TÂCHES À RÉALISER
1. D'après le texte sur la modernité, qui a ouvert la rencontre ?
2. Poursuivez le texte sur la modernité à la suite de sa dernière phrase.

La rencontre a été ouverte par un mot de son Excellence l'Ambassadeur de France en Tunisie, M. Serge Degallaix, qui a souligné qu'il n'existe pas une pensée unique et absolue de la modernité mais plutôt une pluralité de modernités qui s'interpellent et s'affrontent pour mieux répondre aux exigences du monde actuel.

La modernité comme représentation anticipatrice du temps
Quand elle est perçue dans son rapport à l'histoire selon une linéarité évolutive, la modernité est une représentation anticipatrice du temps. Elle se veut rupture avec la tradition, dépassement du présent et espace d'un progrès à venir, un lendemain meilleur.
La clé de ce lendemain est la raison. En ce sens, la modernité, serait perçue selon Seloua Luste Boulbina comme l'accès à une maturité de la pensée, " un âge de raison accompli dans lequel les puissances sont véritablement passées à l'acte, qu'il s'agisse des sciences ou des arts. C'est ainsi que, de représentation, elle devient volonté ". Il s'agit d'une volonté d'agir sur le réel par la raison, une volonté de maîtrise consciente qui prend des significations différentes selon qu'elle se place de l'intérieur ou de l'extérieur.

La modernité : volonté toujours bienveillante ?
Pour celui qui la revendique, cette volonté d'action sur le réel s'entend comme une réclamation du droit au progrès, à l'égalité et donc au respect.

Entrées d'un jeu de données
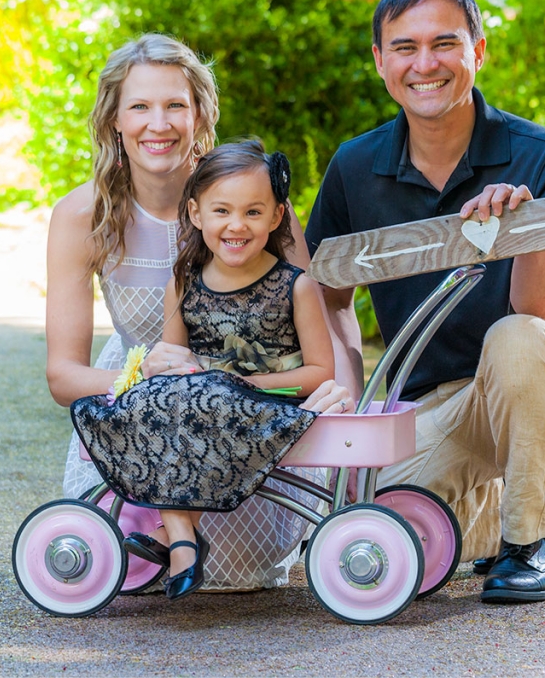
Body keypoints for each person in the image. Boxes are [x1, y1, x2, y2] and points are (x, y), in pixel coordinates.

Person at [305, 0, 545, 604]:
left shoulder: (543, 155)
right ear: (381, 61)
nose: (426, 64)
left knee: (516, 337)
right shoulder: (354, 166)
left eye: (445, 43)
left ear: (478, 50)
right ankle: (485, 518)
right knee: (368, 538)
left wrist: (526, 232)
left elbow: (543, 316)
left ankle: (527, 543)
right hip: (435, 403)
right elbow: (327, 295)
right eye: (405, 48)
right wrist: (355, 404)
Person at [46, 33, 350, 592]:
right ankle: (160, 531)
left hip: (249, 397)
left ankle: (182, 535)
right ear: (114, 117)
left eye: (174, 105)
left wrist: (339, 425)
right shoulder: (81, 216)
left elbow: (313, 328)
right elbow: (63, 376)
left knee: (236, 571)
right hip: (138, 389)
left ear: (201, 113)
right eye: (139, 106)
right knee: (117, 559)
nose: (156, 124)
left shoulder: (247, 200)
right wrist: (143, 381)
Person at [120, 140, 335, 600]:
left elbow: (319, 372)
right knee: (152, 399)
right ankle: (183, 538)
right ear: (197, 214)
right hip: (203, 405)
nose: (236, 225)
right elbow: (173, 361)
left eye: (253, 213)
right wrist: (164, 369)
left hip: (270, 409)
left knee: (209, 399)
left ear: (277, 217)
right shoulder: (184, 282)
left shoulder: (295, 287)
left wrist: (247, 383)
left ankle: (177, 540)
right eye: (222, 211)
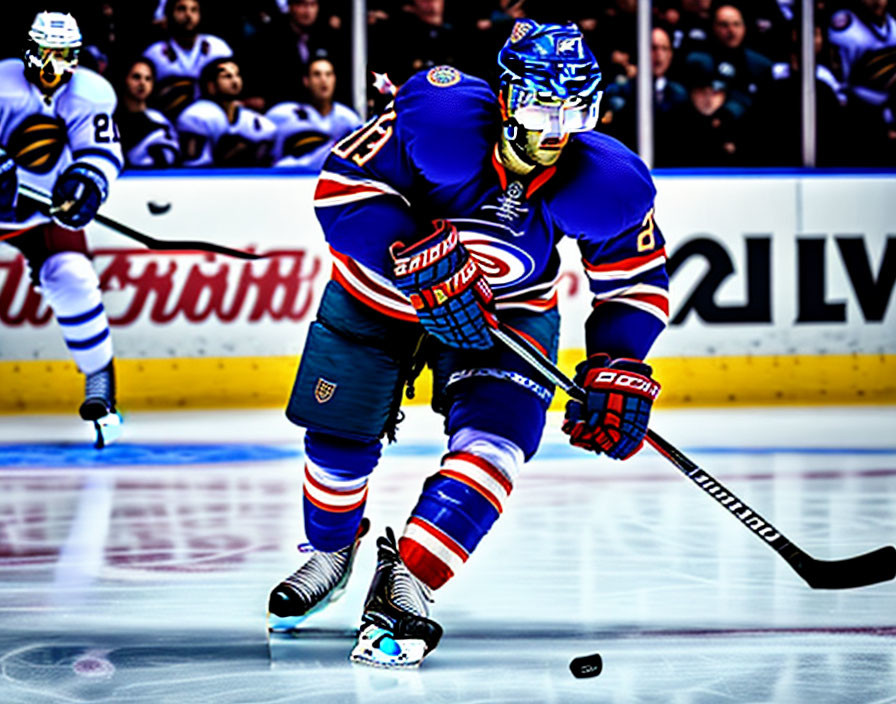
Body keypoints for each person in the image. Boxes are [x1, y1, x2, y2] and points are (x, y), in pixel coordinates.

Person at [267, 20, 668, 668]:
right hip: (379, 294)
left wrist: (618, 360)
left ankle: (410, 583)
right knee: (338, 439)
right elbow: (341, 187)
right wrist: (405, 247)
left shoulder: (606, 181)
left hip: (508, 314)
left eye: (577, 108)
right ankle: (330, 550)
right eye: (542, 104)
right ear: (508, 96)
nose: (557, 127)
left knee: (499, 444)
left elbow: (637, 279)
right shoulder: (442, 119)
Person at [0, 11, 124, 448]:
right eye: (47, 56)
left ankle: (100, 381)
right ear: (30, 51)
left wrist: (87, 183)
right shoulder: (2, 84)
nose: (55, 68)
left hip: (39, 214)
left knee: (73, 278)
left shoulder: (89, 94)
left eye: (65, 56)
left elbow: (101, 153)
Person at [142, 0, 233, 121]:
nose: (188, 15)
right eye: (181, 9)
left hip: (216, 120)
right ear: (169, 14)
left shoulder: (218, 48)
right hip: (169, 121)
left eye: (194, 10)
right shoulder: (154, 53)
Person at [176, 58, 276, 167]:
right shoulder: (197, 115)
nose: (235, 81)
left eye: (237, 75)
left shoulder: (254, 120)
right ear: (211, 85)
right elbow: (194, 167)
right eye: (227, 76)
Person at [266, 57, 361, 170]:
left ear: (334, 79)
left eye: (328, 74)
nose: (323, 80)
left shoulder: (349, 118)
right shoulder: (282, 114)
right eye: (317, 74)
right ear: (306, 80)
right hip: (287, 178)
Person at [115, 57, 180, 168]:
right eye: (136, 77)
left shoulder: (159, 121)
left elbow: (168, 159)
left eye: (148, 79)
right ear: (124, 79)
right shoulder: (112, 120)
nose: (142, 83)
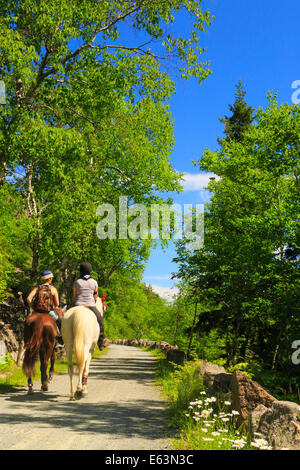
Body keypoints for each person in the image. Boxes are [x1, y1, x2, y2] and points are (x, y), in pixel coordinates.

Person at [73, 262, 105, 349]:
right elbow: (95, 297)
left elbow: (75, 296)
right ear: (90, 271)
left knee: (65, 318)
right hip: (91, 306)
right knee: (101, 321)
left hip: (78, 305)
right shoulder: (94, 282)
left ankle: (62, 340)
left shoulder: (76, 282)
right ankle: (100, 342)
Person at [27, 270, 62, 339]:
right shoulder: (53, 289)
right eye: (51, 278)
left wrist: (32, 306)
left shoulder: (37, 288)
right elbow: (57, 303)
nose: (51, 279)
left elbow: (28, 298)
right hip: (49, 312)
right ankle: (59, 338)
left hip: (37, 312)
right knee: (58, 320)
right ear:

RÉPONSES DE L'EXERCICE
1. M. Serge Degallaix, Ambassadeur de France en Tunisie.

2.
Mais lorsqu'elle est exportée dans un rapport de supériorité, elle n'est pas forcément bienveillante. " Hors de l'Europe, la modernité a une signification postcoloniale ", affirme dans ce contexte Seloua Luste Boulbina. Elle peut se confondre avec un projet de domination et de négation de l'identité spécifique d'un autre considéré comme " primitif ". Stephen Wright parle d'" altérisation ", au sens d'une transformation en un autre que soi de celui qu'on considère comme " non moderne ", donc finalement comme étant " en retard ".
L'on comprend alors que dans des luttes d'indépendance fondées sur des revendications identitaires qui se nourrissent de la tradition culturelle et spirituelle, les projets modernistes soient ressentis comme une agression et qu'ils soient rejetés d'emblée. Seul est admis alors le discours rassurant de certitudes d'une tradition souveraine qui ne tarde pas à devenir " autoritaire ", indiscutable et sacrée.
C'est ce qui pourrait d'ailleurs expliquer que si le Nord, déjà revenu de la modernité, accède aujourd'hui à ce qu'on appelle la " postmodernité ", pour le Sud, lourd de ses blessures coloniales passées et de celles qu'il s'inflige lui-même dans des luttes internes, la modernité paraît encore une aspiration, " un projet inachevé " pour reprendre l'expression de Jürgen Habermas.
Qu'est-ce que la modernité politique ?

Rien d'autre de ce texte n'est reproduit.